Given Mursi’s hopes for a rapprochement with Iran and his determination to revise the peace treaty, it was odd to hear the Foreign Secretary, William Hague, wishing him ‘success in the challenging task ahead’. Odder still to hear him declare that cash-strapped Britain ‘will support the Egyptian people and their leaders as they reinvigorate the Egyptian economy’. Really?
Standing on the lip of an economic volcano, Egypt is facing a catastrophe of Old Testament proportions which could silence even the forked-tongued rhetoric that characterises the Muslim Brotherhood leader. According to official statistics, Egypt’s economy grew by about 7 per cent between 2005 and 2008, before dropping below 5 per cent when the global economic crisis struck. The IMF is now predicting that growth will slow to 1.5 per cent this year, down from the estimated 1.8 per cent last year. Not only has political uncertainty, coupled with the global downturn, stifled investment and damaged trade, it has also seen a sharp fall in Egypt’s two major sources of foreign currency revenues: the Suez Canal and tourism.
An Egyptian news website reports that meat imports have fallen by 60 per cent over the past year, while bread is becoming scarce in some provincial cities. Bread protestors in Ismailiya, on the Suez Canal, burned cars and blocked a main highway. Similar demonstrations are said to have occurred in other towns close to Cairo. Meanwhile, goods that can be sold for hard currency — wheat, rice, butane, diesel fuel and sugar — have disappeared from government warehouses, apparently appropriated by corrupt officials. ‘Egypt,’ noted one observer, ‘is running out of food and, more gradually, running out of the money with which to buy it.’ Not good news in a country that imports half of its calorie intake.
Mursi’s cabinet may huff about the role of Sharia law and puff about the ubiquitous role of the army, but that will not change the stark fact that almost half of Egypt’s population is functionally illiterate and living on less than $2 a day, the poverty line. If the current rate of economic decline continues, all talk of an Arab Spring in Egypt will ring hollow when food rioters take to the streets to vent their rage at the state’s sclerotic ineptitude.

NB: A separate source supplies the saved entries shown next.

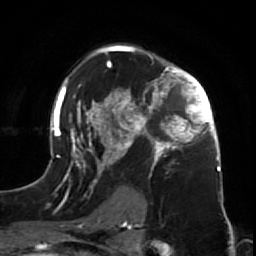
Breast MRI (dynamic contrast-enhanced), one axial slice; position 46 of 64 along the scan axis; cropped to one breast; dynamic contrast-enhanced series, time point 2 of 7 at this slice position (early post-contrast); 1.5 T; TE 2.6 ms, TR 5.7 ms; 2.5 mm slice thickness; 256 × 256 image matrix, field of view 160 × 160 mm. Female patient.
Structures marked on this image (semi-automatically segmented with operator editing):
- enhancing-tissue mask used for the functional tumour volume (all voxels passing the contrast-enhancement thresholds inside the analysis volume; usually the tumour): bounding box [x1, y1, x2, y2] px = [47, 44, 225, 212]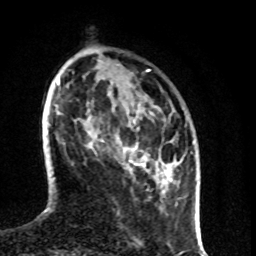
Breast MRI (dynamic contrast-enhanced), one axial slice. Position 24 of 80 along the scan axis. Cropped to one breast. Dynamic contrast-enhanced series, time point 2 of 8 at this slice position (early post-contrast). 1.5 T. TE 4.2 ms, TR 7 ms. 256 × 256 image matrix, field of view 160 × 160 mm. Female patient.
Structures marked on this image (semi-automatically segmented with operator editing):
- enhancing-tissue mask used for the functional tumour volume (all voxels passing the contrast-enhancement thresholds inside the analysis volume; usually the tumour): bounding box [x1, y1, x2, y2] px = [116, 136, 145, 170]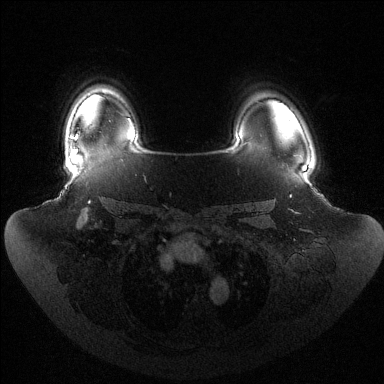
Breast MRI (dynamic contrast-enhanced), one axial slice. Slice 106 of 144 in the series (ordered by position). Dynamic contrast-enhanced series, time point 2 of 6 at this slice position (early post-contrast). 1.5 T. TE 1.5 ms, TR 4.6 ms. 384 × 384 image matrix, field of view 440 × 440 mm. Female patient.
Structures marked on this image (semi-automatic segmentation, software-assisted and operator-edited):
- enhancing-tissue mask used for the functional tumour volume (all voxels passing the contrast-enhancement thresholds inside the analysis volume; usually the tumour): bounding box (x1, y1, x2, y2) in pixels: (71, 134, 79, 153)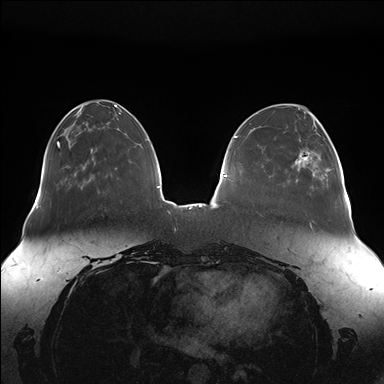
Breast MRI (dynamic contrast-enhanced), one axial slice. Position 49 of 176 along the scan axis. Dynamic contrast-enhanced series, time point 2 of 7 at this slice position (early post-contrast). 1.5 T. TE 1.5 ms, TR 4.1 ms. 384 × 384 image matrix, field of view 380 × 380 mm. Female patient.
Structures marked on this image (semi-automatically segmented with operator editing):
- enhancing-tissue mask used for the functional tumour volume (all voxels passing the contrast-enhancement thresholds inside the analysis volume; usually the tumour): bounding box [x1, y1, x2, y2] px = [295, 130, 343, 185]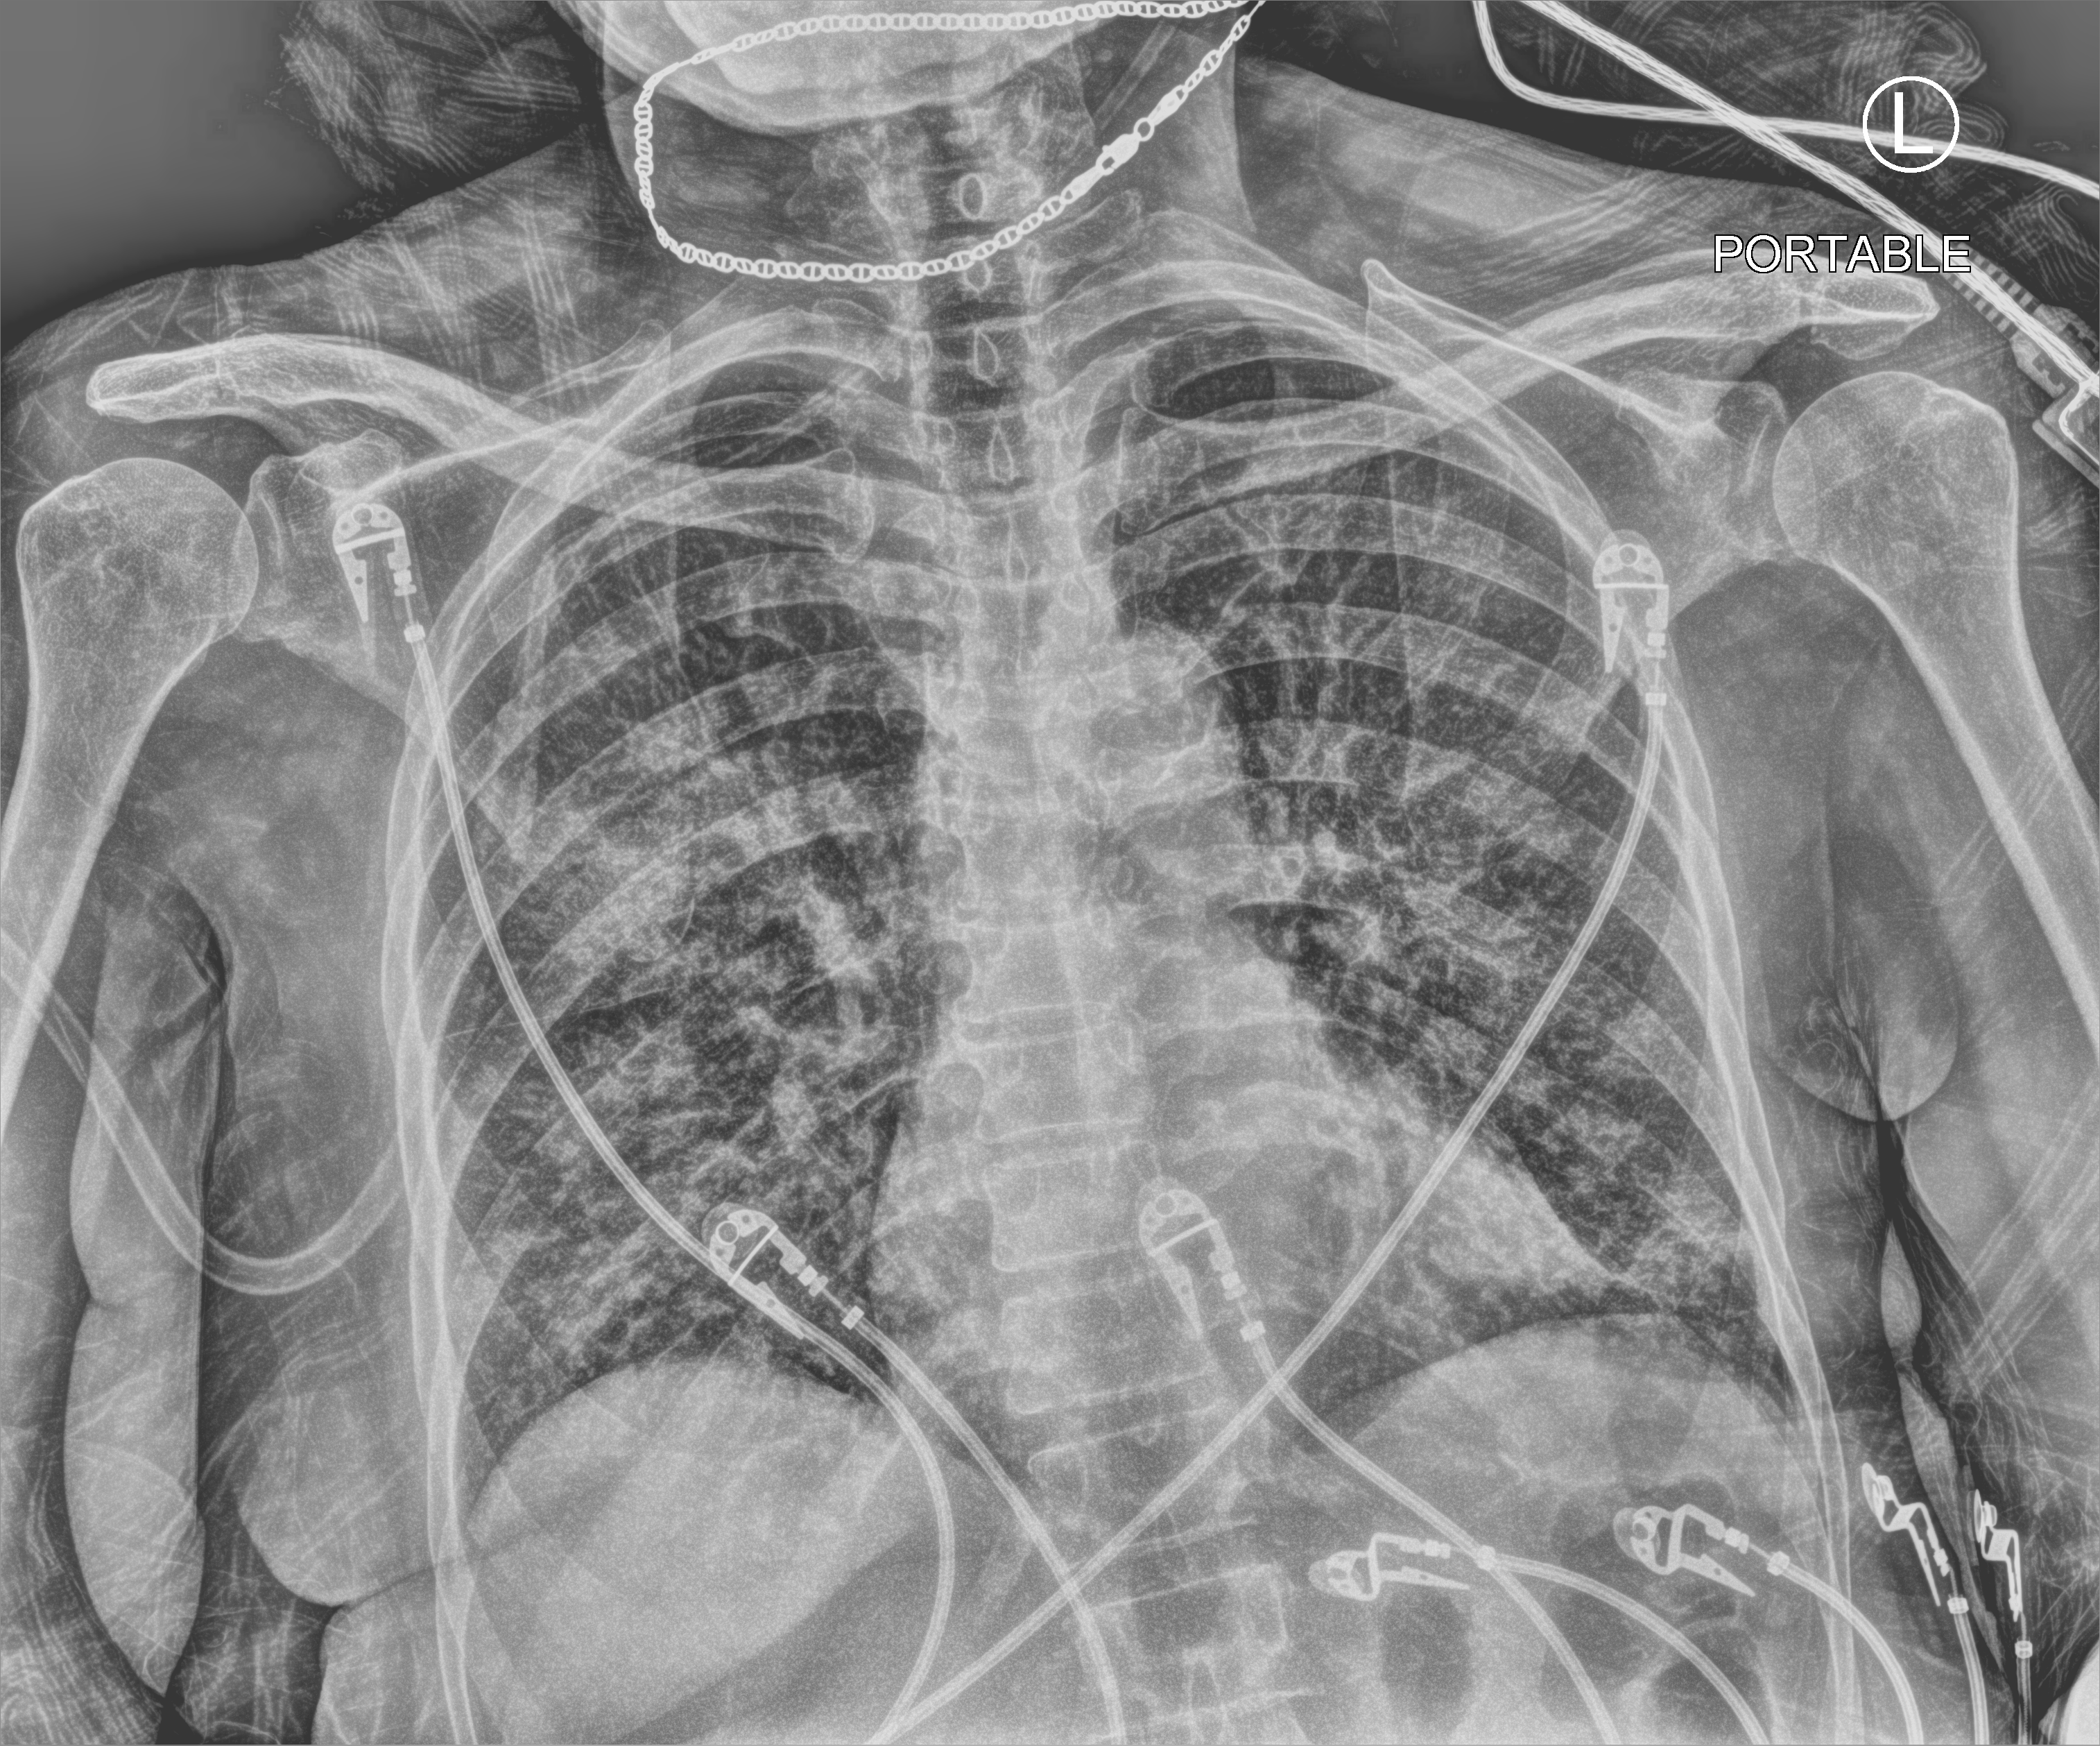
Bedside chest radiograph (computed radiography); anteroposterior (AP) projection. Female patient hospitalised with COVID-19, age 75–90 years.
Hospital-stay facts (about this admission, not read from this image; timing relative to this image not recorded):
- COPD (admission record): no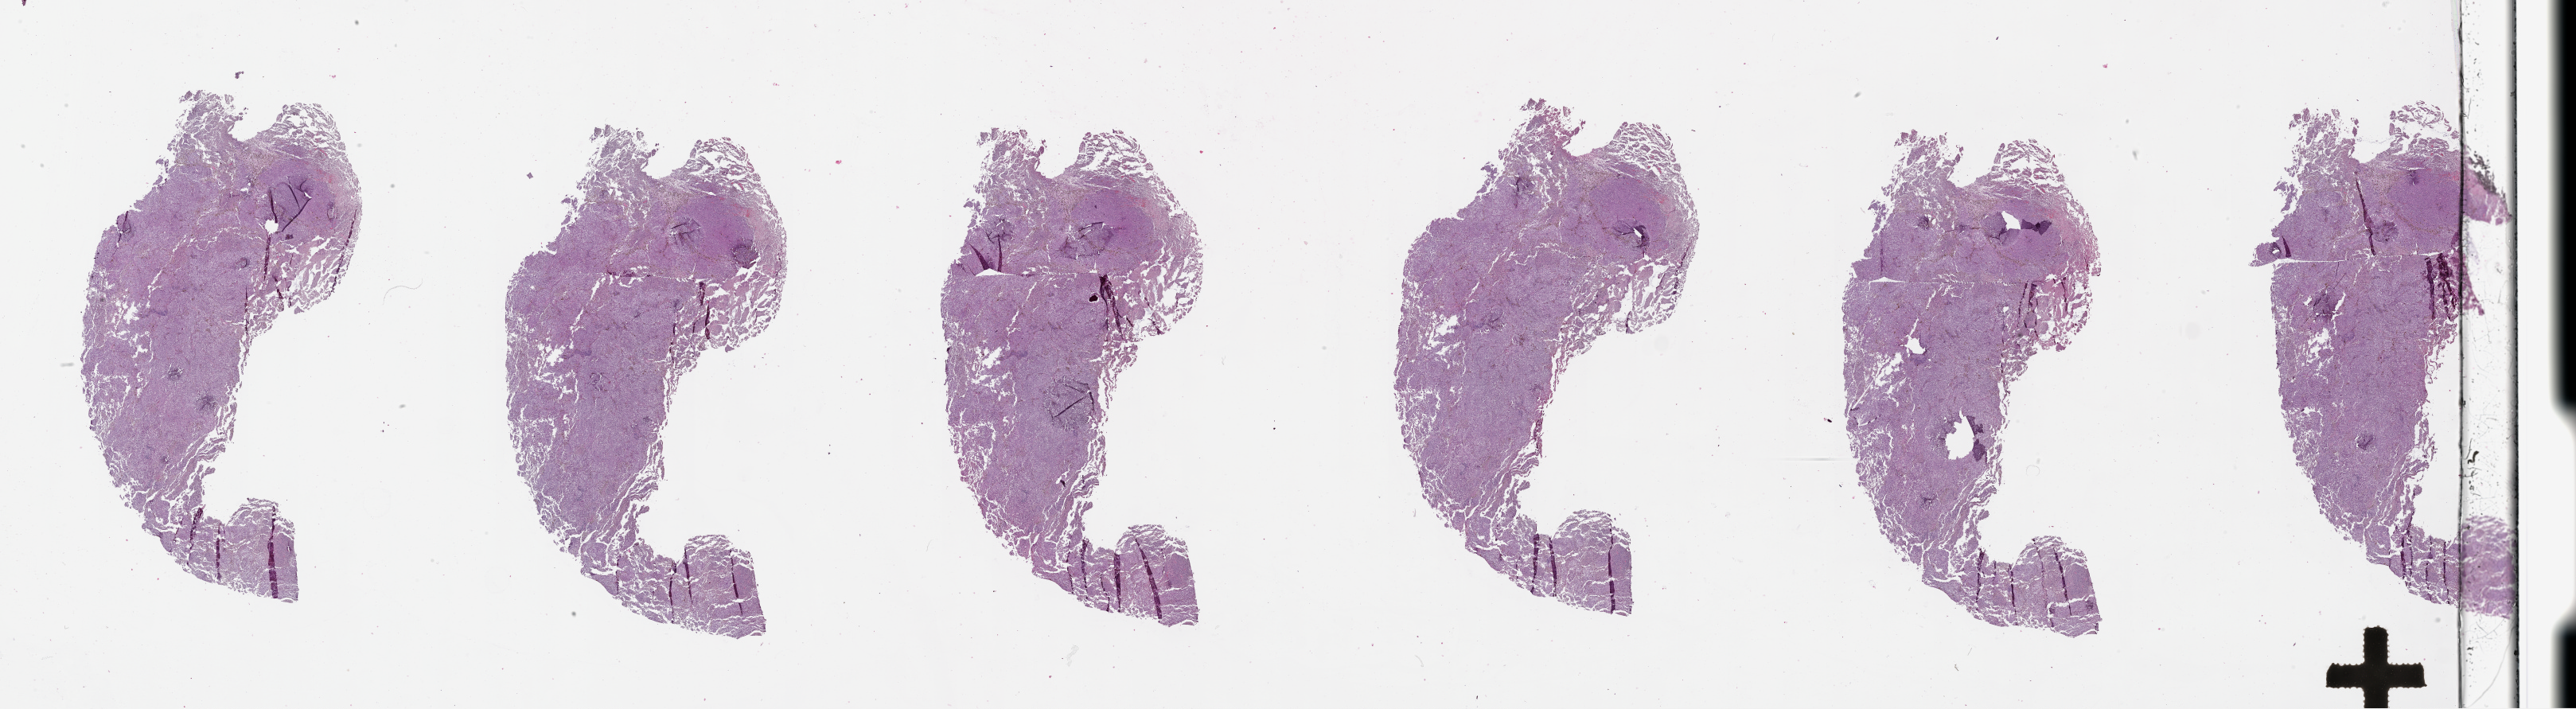
H&E whole-slide image, low-resolution overview of the scanned area, about 52.1 x 14.3 mm. Female, 70 y/o.
• patient diagnosis: Malignant melanoma, NOS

At that point, the cunning generals might simply point to the newly installed Islamist political leaders and shrug.
Is help at hand? Perhaps. Egypt is not only the largest and most populous Arab state, but also the beating heart of the Arab world and pivotal to the stability of the region. At a time of rising Sunni-Shia tensions, the Saudis might be inclined not to be passive onlookers at the demise of a crucial Sunni ally. Ordinary Egyptians must hope so.